There’s
no shortage of writers. Over 30,000 scripts are WGA registered
each year. About 100,000 books are copyrighted. If each writer
produced one project each year, that would give us 130,000 writers.
My guess would be twice or thrice that, if you define a writer
as someone who thinks he’s a writer. Whatever your math, no doubt
there are many, many, many more almost-writers than writers. And
there are many, many more writers than there are jobs. So writers
seek help to become good, and to be recognized.
My
business is to help writers find the opening to a closed system.
My company, The Insiders System for Writers, critiques
books and scripts and we publish a magazine that introduces writers
to agents, publishers and producers. Over the past seven years,
business has been good for me and for the writers I've helped
get ready and get read. But the business of helping writers has
been getting harder lately; and it's harder for new writers to
know what to do.
Other
people help writers. The how-to’s began with Aristotle,
but lately, the bookstores’ writing shelves have overflowed. Linda
Seger pioneered script consulting in 1981, and encouraged
Donie Nelson to open Career Strategies for Writers in 1985.
Most colleges have a small or large writing program, and writers’
conferences and for-profit writing seminars have proliferated.
There are also writers groups in every city, a dozen magazines
and hundreds of Web sites. Writers risk becoming professional
students rather than writers, unless their goals are clear. Success
in writing is about staying in the chair long enough to get all
the ideas and training onto the page and create a finished product…
or at least a first draft.
Other
people critique books and scripts--hundreds of them--in variously
priced reports ranging from 3--0 pages. (My clients get 8-10 pages,
like development notes). Many script consultants and book doctors--too
many to name--are excellent at their work, and very dedicated.
However, there are others who think it beats waiting tables between
writer or producer gigs, so writers have to choose carefully.
The only writers who don’t need consultants are those who have
friends knowledgeable, candid and generous enough to tell them
what’s working or what isn’t in the project. If the friends don’t
know, won’t say or can’t be bothered, writers should get professional
feedback, because few agents, publishers or producers take time
to tell writers more than YES or NO.
Other people help writers connect to agents, producers and publishers
in the growing "alternative access" field. Since the shady Hollywood
Producers Directory unceremoniously folded in the late '80s,
it’s been an uphill battle for alternative access. For a long
time after my 1993 writers Showcase magazine launch,
I was nearly alone in this field, publishing a collection of pages
that introduce pre-screened books and scripts with a logline,
an author’s own words and a box score, for an 80% request rate.
Rivals came and went until Eva Peel’s Spec Script Marketplace
started successfully presenting loglines in newsletter format
in 1996. Writers can even pitch executives face-to-face at writers’
conferences, lunch events and Peel’s quarterly PitchSessions.
Writers who don’t have cousins, lovers and ex-roommates in high
places need every possible chance to get their work to decisionmakers,
from query letters to screenplay contests. Outside NY and LA,
this may be the only access available. The discouragers say the
odds are small. But not trying at all doesn’t improve the odds.

**WHAT YOU WILL DO**
Please give the name of the author's company, according to the essay on helping writers. The items that follow come from a separate source.

**SOURCE MATERIAL**
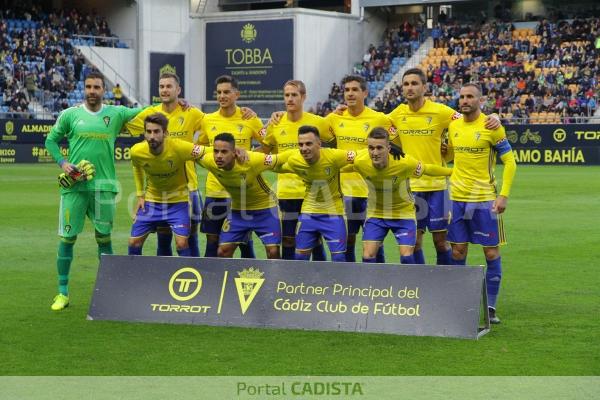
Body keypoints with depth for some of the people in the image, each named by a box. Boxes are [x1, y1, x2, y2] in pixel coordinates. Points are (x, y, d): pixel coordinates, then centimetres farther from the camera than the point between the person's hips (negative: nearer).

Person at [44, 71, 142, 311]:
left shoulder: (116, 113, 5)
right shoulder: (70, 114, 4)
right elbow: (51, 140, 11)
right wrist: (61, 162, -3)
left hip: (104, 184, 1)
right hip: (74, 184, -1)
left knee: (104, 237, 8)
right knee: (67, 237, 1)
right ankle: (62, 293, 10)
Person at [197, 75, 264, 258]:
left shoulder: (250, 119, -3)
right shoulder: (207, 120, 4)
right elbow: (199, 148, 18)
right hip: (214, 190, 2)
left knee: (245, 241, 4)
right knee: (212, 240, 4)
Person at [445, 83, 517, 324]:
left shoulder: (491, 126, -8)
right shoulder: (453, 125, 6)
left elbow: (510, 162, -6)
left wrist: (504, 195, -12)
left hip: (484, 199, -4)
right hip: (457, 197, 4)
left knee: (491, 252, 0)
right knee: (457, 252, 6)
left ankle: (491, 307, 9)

--

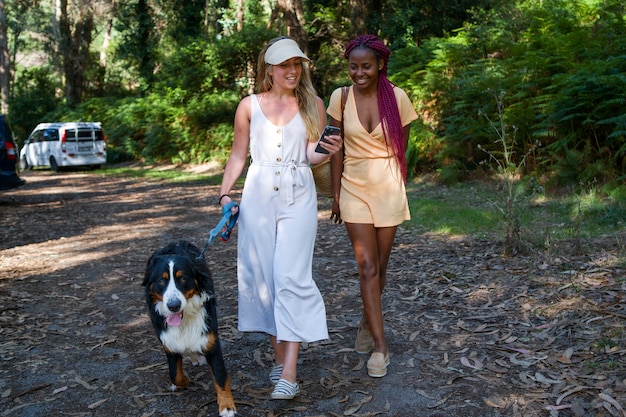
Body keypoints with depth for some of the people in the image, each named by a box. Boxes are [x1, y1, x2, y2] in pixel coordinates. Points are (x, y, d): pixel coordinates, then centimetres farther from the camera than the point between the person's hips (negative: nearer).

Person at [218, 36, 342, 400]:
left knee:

**YOUR SOLUTION**
The Insiders System for Writers